## EXTRACTED INFORMATION
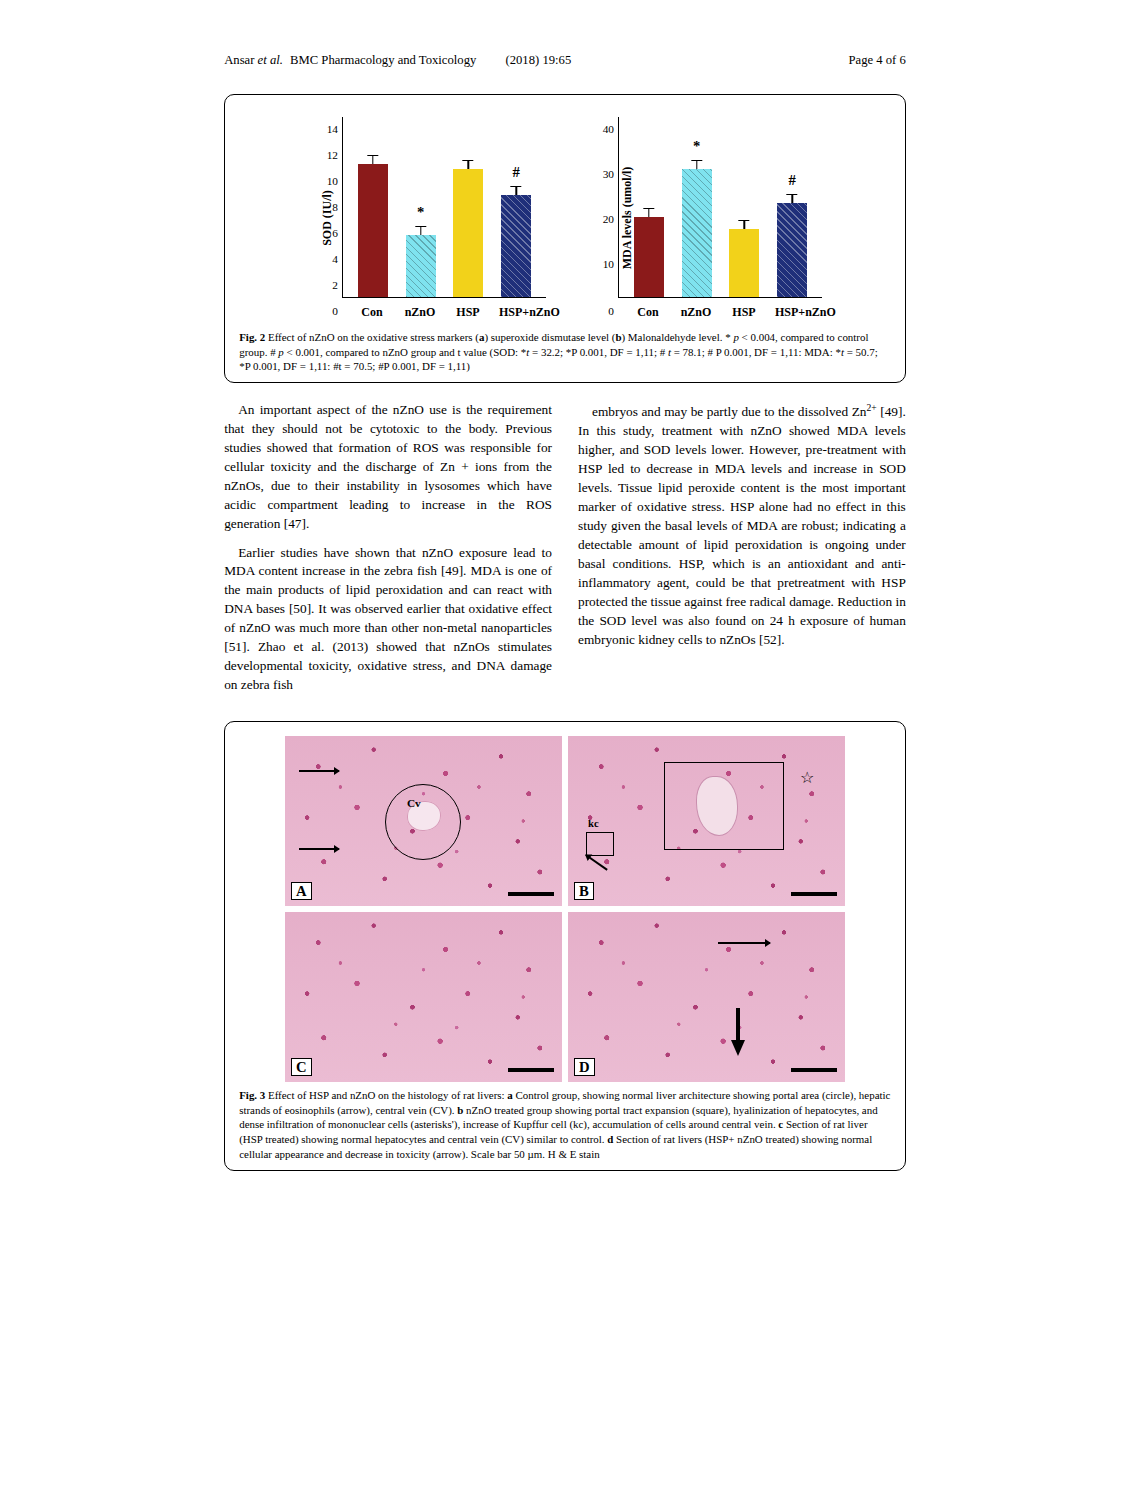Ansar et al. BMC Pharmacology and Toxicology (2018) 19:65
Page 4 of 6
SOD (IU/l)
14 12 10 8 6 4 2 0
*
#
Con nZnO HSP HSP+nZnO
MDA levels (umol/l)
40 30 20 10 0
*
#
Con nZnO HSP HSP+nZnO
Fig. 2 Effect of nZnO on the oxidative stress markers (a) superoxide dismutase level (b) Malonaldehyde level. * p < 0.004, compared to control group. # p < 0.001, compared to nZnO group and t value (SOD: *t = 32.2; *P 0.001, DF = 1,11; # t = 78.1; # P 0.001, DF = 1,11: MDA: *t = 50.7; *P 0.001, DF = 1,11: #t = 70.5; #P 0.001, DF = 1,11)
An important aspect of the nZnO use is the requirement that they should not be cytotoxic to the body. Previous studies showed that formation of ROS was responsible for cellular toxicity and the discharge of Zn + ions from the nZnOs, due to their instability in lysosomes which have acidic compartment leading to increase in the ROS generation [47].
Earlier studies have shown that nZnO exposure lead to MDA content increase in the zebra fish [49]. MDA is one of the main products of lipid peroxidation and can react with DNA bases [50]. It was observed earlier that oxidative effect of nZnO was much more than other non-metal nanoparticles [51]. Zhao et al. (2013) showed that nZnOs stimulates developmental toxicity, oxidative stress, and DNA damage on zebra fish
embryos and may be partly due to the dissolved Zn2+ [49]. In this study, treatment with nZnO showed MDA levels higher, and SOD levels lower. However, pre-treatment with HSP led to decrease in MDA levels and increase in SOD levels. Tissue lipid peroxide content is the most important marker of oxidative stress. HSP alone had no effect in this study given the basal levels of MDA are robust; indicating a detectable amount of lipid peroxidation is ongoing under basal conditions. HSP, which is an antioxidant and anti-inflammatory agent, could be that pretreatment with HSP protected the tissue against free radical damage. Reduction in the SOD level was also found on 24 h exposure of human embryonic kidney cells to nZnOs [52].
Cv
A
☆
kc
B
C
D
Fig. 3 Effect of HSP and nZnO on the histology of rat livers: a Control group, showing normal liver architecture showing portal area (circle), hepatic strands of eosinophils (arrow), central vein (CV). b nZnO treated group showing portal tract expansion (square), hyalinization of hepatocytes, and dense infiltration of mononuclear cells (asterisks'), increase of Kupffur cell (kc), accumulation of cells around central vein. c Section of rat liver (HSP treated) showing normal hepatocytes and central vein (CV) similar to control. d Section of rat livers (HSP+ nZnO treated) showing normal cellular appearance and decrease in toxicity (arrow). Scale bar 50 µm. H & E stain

## INSTRUCTIONS TO FOLLOW
Leave images out of the retyped records; keep all else exact.

## ANSWER
Ansar et al. BMC Pharmacology and Toxicology (2018) 19:65
Page 4 of 6
SOD (IU/l)
14 12 10 8 6 4 2 0
*
#
Con nZnO HSP HSP+nZnO
MDA levels (umol/l)
40 30 20 10 0
*
#
Con nZnO HSP HSP+nZnO
Fig. 2 Effect of nZnO on the oxidative stress markers (a) superoxide dismutase level (b) Malonaldehyde level. * p < 0.004, compared to control group. # p < 0.001, compared to nZnO group and t value (SOD: *t = 32.2; *P 0.001, DF = 1,11; # t = 78.1; # P 0.001, DF = 1,11: MDA: *t = 50.7; *P 0.001, DF = 1,11: #t = 70.5; #P 0.001, DF = 1,11)
An important aspect of the nZnO use is the requirement that they should not be cytotoxic to the body. Previous studies showed that formation of ROS was responsible for cellular toxicity and the discharge of Zn + ions from the nZnOs, due to their instability in lysosomes which have acidic compartment leading to increase in the ROS generation [47].
Earlier studies have shown that nZnO exposure lead to MDA content increase in the zebra fish [49]. MDA is one of the main products of lipid peroxidation and can react with DNA bases [50]. It was observed earlier that oxidative effect of nZnO was much more than other non-metal nanoparticles [51]. Zhao et al. (2013) showed that nZnOs stimulates developmental toxicity, oxidative stress, and DNA damage on zebra fish
embryos and may be partly due to the dissolved Zn2+ [49]. In this study, treatment with nZnO showed MDA levels higher, and SOD levels lower. However, pre-treatment with HSP led to decrease in MDA levels and increase in SOD levels. Tissue lipid peroxide content is the most important marker of oxidative stress. HSP alone had no effect in this study given the basal levels of MDA are robust; indicating a detectable amount of lipid peroxidation is ongoing under basal conditions. HSP, which is an antioxidant and anti-inflammatory agent, could be that pretreatment with HSP protected the tissue against free radical damage. Reduction in the SOD level was also found on 24 h exposure of human embryonic kidney cells to nZnOs [52].
Cv
A
☆
kc
B
C
D
Fig. 3 Effect of HSP and nZnO on the histology of rat livers: a Control group, showing normal liver architecture showing portal area (circle), hepatic strands of eosinophils (arrow), central vein (CV). b nZnO treated group showing portal tract expansion (square), hyalinization of hepatocytes, and dense infiltration of mononuclear cells (asterisks'), increase of Kupffur cell (kc), accumulation of cells around central vein. c Section of rat liver (HSP treated) showing normal hepatocytes and central vein (CV) similar to control. d Section of rat livers (HSP+ nZnO treated) showing normal cellular appearance and decrease in toxicity (arrow). Scale bar 50 µm. H & E stain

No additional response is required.